When I arrived at the Metrodome that July afternoon, I learned that Killebrew was on his way from the airport and I was his first meeting. I was nervous, of course, awaiting someone I worshiped as a boy, but he was welcoming and gracious, and immediately made me feel comfortable. I quickly discovered that he displayed the same manner with nearly everyone.
As we headed to a conference room to talk, he stopped at every cubicle along the way, greeting the person by name, referencing a story they shared or asking how family members were doing. I was witnessing something extraordinary, a warmth that you just don’t see every day, let alone from someone who was about to begin a very hectic run of appearances and obligations.
At the time, the writing project centered on the 1965 Twins club that brought the World Series to Minnesota for the first time. Killebrew gave me a great interview about his years growing up in Idaho, his development into a major leaguer, and his thoughts on the 1965 season. The project became the Oliva bio when Jim Thielman published a great book about the 1965 team soon after, but that interview with Killebrew, among the first I conducted for the book, boosted the confidence of a writer who was uncertain about tackling the demands of writing one.

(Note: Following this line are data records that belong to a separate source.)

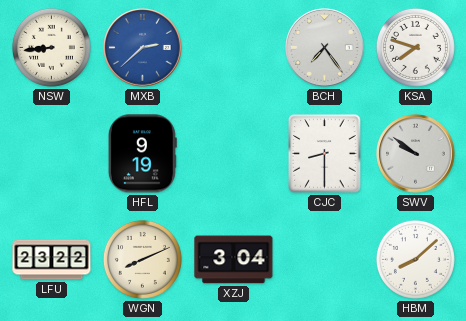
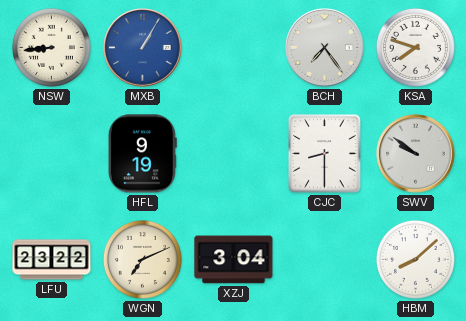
MXB: 2:38 -> 1:05
WGN: 8:11 -> 7:11
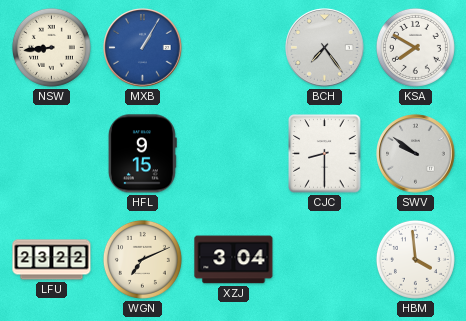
KSA: 7:48 -> 7:50
HFL: 9:19 -> 9:15
HBM: 8:08 -> 3:59
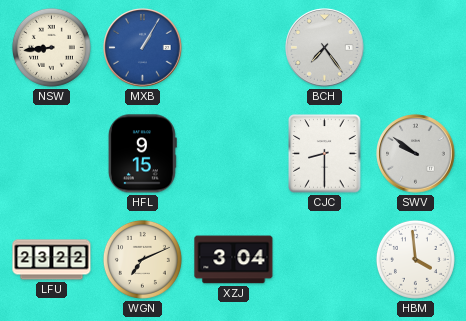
KSA: 7:50 -> none
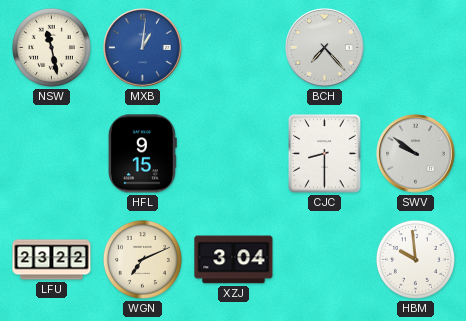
NSW: 8:44 -> 11:28
MXB: 1:05 -> 1:01
BCH: 7:24 -> 7:23
HBM: 3:59 -> 9:59
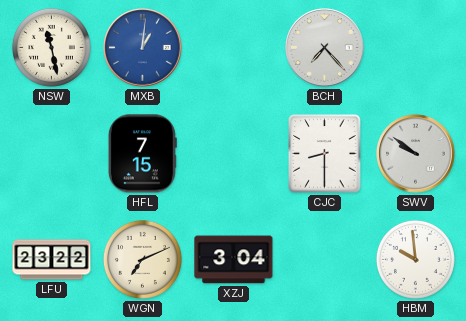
HFL: 9:15 -> 7:15
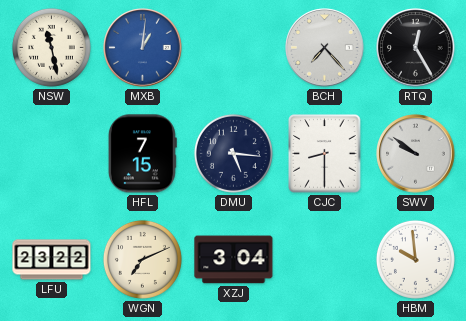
RTQ: none -> 12:25
DMU: none -> 5:16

I interviewed Killebrew twice more before he fell ill with esophageal cancer in 2010. And once more he surprised me with his modest, approachable manner. At the Minnesota Twins Fantasy Camp in Florida, I asked him if he would be willing to sit down with me again during my stay, this time to talk about Oliva. To my surprise, he responded, “How about now?”
I’ve interviewed former and current major leaguers for two decades, and that’s a response I’d never heard before or since. Killebrew wasn’t the only former Twin to make time for me at the camp—a wonderful January experience operated by Stan Dickman—as Bert Blyleven, Dick Stigman, Frank Quilici, Julio Becquer, Lee Stange, Juan Berenguer, Phil Roof, Tom Brunansky, Tim Laudner and many others shared their Tony stories with me.
What all those former Twins and I also share are an understanding and appreciation of what a kind and decent man that Killebrew was. He touched thousands of lives, not only through his charity work but simply how he treated others. He also touched mine in my few moments with him, and that is worth remembering six years after he left us.